Pour le diagnostic de la vaginose bactérienne, 3 de ces 4 éléments doivent être présents:

  • Pertes grisâtres

  • pH des sécrétions vaginales > 4,5

  • Odeur de poisson au test de l'odeur (whiff test)

  • Cellules à inclusion (bactéries adhérentes aux cellules épithéliales masquant les membranes cellulaires)

Les cellules à inclusions (bactéries adhérentes aux cellules épithéliales et parfois masquant les membranes cellulaires) sont identifiées par l'examen microscopique d'une lame avec montage humide sous solution physiologique.
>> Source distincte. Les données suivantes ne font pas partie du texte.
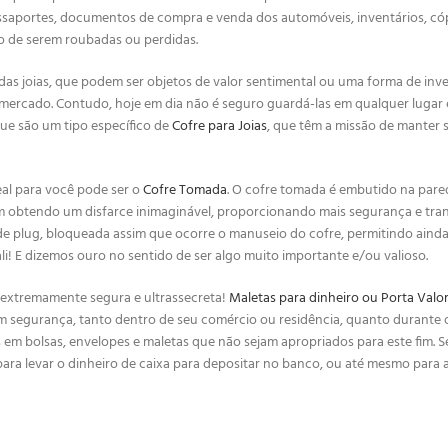
ssaportes, documentos de compra e venda dos automóveis, inventários, cóp
co de serem roubadas ou perdidas.
 joias, que podem ser objetos de valor sentimental ou uma forma de inve
 mercado. Contudo, hoje em dia não é seguro guardá-las em qualquer lugar e
que são um tipo específico de
Cofre para Joias
, que têm a missão de manter
eal para você pode ser o
Cofre Tomada
. O cofre tomada é embutido na par
m obtendo um disfarce inimaginável, proporcionando mais segurança e tran
és de plug, bloqueada assim que ocorre o manuseio do cofre, permitindo ainda
i! E dizemos ouro no sentido de ser algo muito importante e/ou valioso.
 extremamente segura e ultrassecreta!
Maletas para dinheiro ou Porta Valo
m segurança, tanto dentro de seu comércio ou residência, quanto durante o
em bolsas, envelopes e maletas que não sejam apropriados para este fim. S
para levar o dinheiro de caixa para depositar no banco, ou até mesmo para a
La présence de globules blancs sur lame avec montage sous solution physiologique évoque une infection concomitante (en particulier une cervicite à Trichomonas, à gonocoques ou à Chlamydia) et nécessite des examens complémentaires.

En outre, certains tests diagnostiques relativement nouveaux sont disponibles dans le commerce pour une utilisation clinique (1, 2, 3, 4).

Références pour le diagnostic

  • 1. Cartwright CP, Lembke BD, Ramachandran K, et al: Development and validation of a semiquantitative, multitarget PCR assay for diagnosis of bacterial vaginosis. J Clin Microbiol 50(7):2321–2329, 2012. doi: 10.1128/JCM.00506-12. Epub 2012 Apr 25.

  • 2. Schwebke JR, Gaydos CA, Nyirjesy P, et al: Diagnostic performance of a molecular test versus clinician assessment of vaginitis. J Clin Microbiol 56(6):e00252-18, 2018. doi: 10.1128/JCM.00252-18. Print 2018 Jun.

  • 3. Gaydos CA, Beqaj S, Schwebke JR, et al: Clinical validation of a test for the diagnosis of vaginitis. Obstet Gynecol 130(1):181–189, 2017. doi: 10.1097/AOG.0000000000002090.

  • 4. Coleman JS, Gaydos CA: Molecular diagnosis of bacterial vaginosis: An update. J Clin Microbiol 56(9):e00342–e00318, 2018. doi: 10.1128/JCM.00342-18. Print 2018 Sep.

Traitement

  • Métronidazole ou clindamycine

Les traitements suivants de la vaginose bactérienne ont une même efficacité:

  • Métronidazole 500 mg par voie orale 2 fois/jour pendant 7 jours ou 2 g par voie orale 1 fois

  • Métronidazole 0,75% gel 5 g (un seul applicateur plein) par voie intra-vaginale 1 fois/jour pendant 7 jours

  • Crème vaginale à la clindamycine à 2%, 1 fois/jour pendant 7 jours

Le métronidazole oral 500 mg 2 fois/jour pendant 7 jours est le traitement de choix chez les patientes qui ne sont pas enceintes, mais des effets systémiques étant possibles avec les médicaments oraux, les protocoles topiques sont préférés dans le cas des patientes enceintes. La femme qui utilise la crème à la clindamycine ne doit pas utiliser de produits en latex (c'est-à-dire, préservatifs ou diaphragmes) pour la contraception car le médicament est un corrosif du latex.

Le sécnidazole 2 g par voie orale 1 fois est une autre option pour traiter la vaginose bactérienne (1, 2). Puisqu'une seule dose est nécessaire, le sécnidazole peut améliorer l'observance du patient.

Le traitement de partenaires sexuels asymptomatiques n'est pas nécessaire.

En cas de vaginite lors du 1er trimestre de grossesse, le métronidazole en gel vaginal doit être utilisée, bien qu'il n'ait pas été démontré que le traitement pendant la grossesse réduisait le risque de complications de la grossesse. Pour prévenir une endométrite, du métronidazole par voie orale peut être administré à toutes les patientes ou uniquement si l'examen des leucorrhées retrouve une vaginite bactérienne.

Références pour le traitement

  • 1. Schwebke JR, Morgan FG Jr, Koltun W, Nyirjesy P: A phase-3, double-blind, placebo-controlled study of the effectiveness and safety of single oral doses of secnidazole 2 g for the treatment of women with bacterial vaginosis. Am J Obstet Gynecol 217 (6): 678.e1–678.e9, 2017. doi: 10.1016/j.ajog.2017.08.017. Epub 2017 Sep 1.

  • 2. Hillier SL, Nyirjesy P, Waldbaum AS, et al: Secnidazole treatment of bacterial vaginosis: A randomized controlled trial. Obstet Gynecol 130(2):379-386, 2017. doi: 10.1097/AOG.0000000000002135.